=== Document segment ===

# Qld palmy zzzzzzzzzzzzz + the story



## carnster (May 27, 2008)

Feels like summer and with fish like this around, why not i say. Took 400m of line in an all time screaming run and was pretty bloody exciting. Thanks for the company lads and dazza for you specialist filleting skills. 30kg+ and 165m+.


----------



## keza (Mar 6, 2007)

That is a missile.


----------



## Guest (Jul 21, 2013)

Your a machine Chris well done mate


----------



## captaincoochin (Nov 11, 2012)

Good fish when you need two brag mats. I like it a lot.


----------



## Scott (Aug 29, 2005)

captaincoochin said:


> Good fish when you need two brag mats.


No that is a Carnster


----------



## dru (Dec 13, 2008)

Ok ok. Details please. That the shortest trip report ever, nothing but the punch line, which I like, but can we have so e details?


----------



## mrwalker (Feb 23, 2009)

I'm with Dru, more details please! Well done on the Exocet of pelagics. Cheers, Dave.


----------



## dru (Dec 13, 2008)

One thing for certain,Southerners are jealous.


----------



## RekFix (Dec 30, 2011)

mingle said:


> Whenever I open one of these reports, I know what I'm gonna see...
> 
> I'm starting to think that you have a couple of stuffed/fibreglass wahoos/macs that you
> wheel out every week, just to make us Southerners jealous...
> ...


Is does look picture perfect, almost fake if you will.... ;-)

But it is Carnster and I expect nothing less.... Respect


----------



## imtheman (Aug 24, 2012)

on ya carn


----------



## kayakone (Dec 7, 2010)

===

What you need to do:
a) Answer these questions from the fishing forum thread above:
(i) How much line did the fish take on its run?
(ii) What phrase does mrwalker use to describe the fish?
(iii) According to dru's second post, who is jealous?
b) Rewrite the fishing forum thread between "## mrwalker (Feb" and "certain,Southerners are jealous.", inclusive, putting "torpedo" in place of "Exocet".
c) Carry on the fishing forum thread above from where it stops.

=== Dataset content ===

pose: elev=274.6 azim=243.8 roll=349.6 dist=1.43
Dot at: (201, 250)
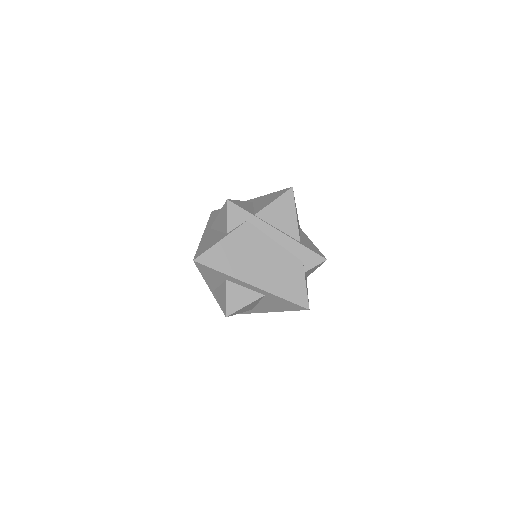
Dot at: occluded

===

Answer list:
a)
(i) 400m of line
(ii) "the Exocet of pelagics"
(iii) Southerners

b)
## mrwalker (Feb 23, 2009)

I'm with Dru, more details please! Well done on the torpedo of pelagics. Cheers, Dave.


----------



## dru (Dec 13, 2008)

One thing for certain,Southerners are jealous.

c)
Scott said:


> captaincoochin said:
> 
> 
> > Good fish when you need two brag mats.
> ...


Told ya we needed a Carnster model mat. At least 2 metres long. :lol:

Another monster rocket Chris. Congrats.

400 m in the first run? How much was left?


----------



## grant ashwell (Apr 24, 2007)

Mighty fish..Well done. Might ditch Snapper and get back into it myself.

Grant


----------



## Guest (Jul 21, 2013)

No holding you back , unbelievable


----------



## ant (Aug 28, 2008)

The "Carnster" earlier in the week talks up the idea of going to Palmy on Sunday to chase mackerel and Whoo, I say mate its winter the water is getting colder I reckon its a bloody long shot, needle in a hay stack stuff buddy. No he says he feels " Confident". :lol: :lol: So off we go, we separate for a while we meet back at the reef, King Carnster has a monster whoo in the bag on the yak and I've been catching doggy mackerel :shock: :shock: words fail me, I suppose you can teach an old dog new tricks. Its never dull fishing with the King.  

Cheers
Ant


----------



## spottymac (Aug 29, 2005)

Nice work again Carnater


----------



## labrat (Jul 25, 2008)

dru said:


> One thing for certain,Southerners are jealous.


You can say that again.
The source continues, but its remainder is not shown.